After college, in the Cold War era, he begins to work for the US intelligence services, as a code breaker, and he meets a beautiful physics student, Alicia, falls in love and marries. A few years later, Nash's life falls apart. As he descends into madness, he is diagnosed with schizophrenia and disappears off the academic map. But his wife stands by him, and gradually he begins to regain some kind of control of his life. Eventually, in 1994, Nash is awarded the Nobel Prize. It is, as Crowe points out, a very powerful love story. "For me, the relationship between John andAlicia was so compelling," he says. "It wasn't just a film that dealt with mental illness or this genius, it was a great romance, this wonderful, committed relationship that lasted through it all.''
During filming, he hardly had one decent night's sleep. "I had nightmares, lots of them. No matter what I'd done over the weekend, no matter how I'd tried to relax, I could not sleep the night before shooting. But I think that's part of the process - you delve into this stuff and you can't help but ask yourself how you'd feel in this situation."

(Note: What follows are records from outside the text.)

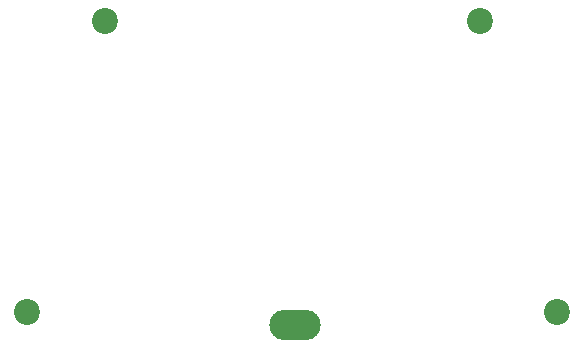
<source format=gts>
G04 #@! TF.GenerationSoftware,KiCad,Pcbnew,(6.0.6)*
G04 #@! TF.CreationDate,2022-07-31T21:57:04+09:00*
G04 #@! TF.ProjectId,nowt36lp-top-plate,6e6f7774-3336-46c7-902d-746f702d706c,rev?*
G04 #@! TF.SameCoordinates,Original*
G04 #@! TF.FileFunction,Soldermask,Top*
G04 #@! TF.FilePolarity,Negative*
%FSLAX46Y46*%
G04 Gerber Fmt 4.6, Leading zero omitted, Abs format (unit mm)*
G04 Created by KiCad (PCBNEW (6.0.6)) date 2022-07-31 21:57:04*
%MOMM*%
%LPD*%
G01*
G04 APERTURE LIST*
%ADD10C,2.200000*%
%ADD11O,4.350000X2.570000*%
G04 APERTURE END LIST*
D10*
X135370000Y-110890000D03*
X141970000Y-86200000D03*
X173690000Y-86200000D03*
D11*
X158035000Y-112005000D03*
D10*
X180280000Y-110850000D03*
M02*

</source>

The transformation was not just psychological but physical, too. He has to play Nash from a student to a man in his early seventies. He'd done it before, of course, in The Insider, when he was barely recognisable as Jeffrey Wigand, a man 20 years his senior. On that occasion he looked in the mirror and saw his own father looking back at him. "My dad looks like Wigand," he says. "Actually, Dad was at the premiere in Los Angeles and he was being chased by photographers. And my dad is just a bloke, you know. And after the fourth one came running up taking his picture, he turned round and said, 'Look, fuck-off! I'm not him!"
Now you can see where he gets it from.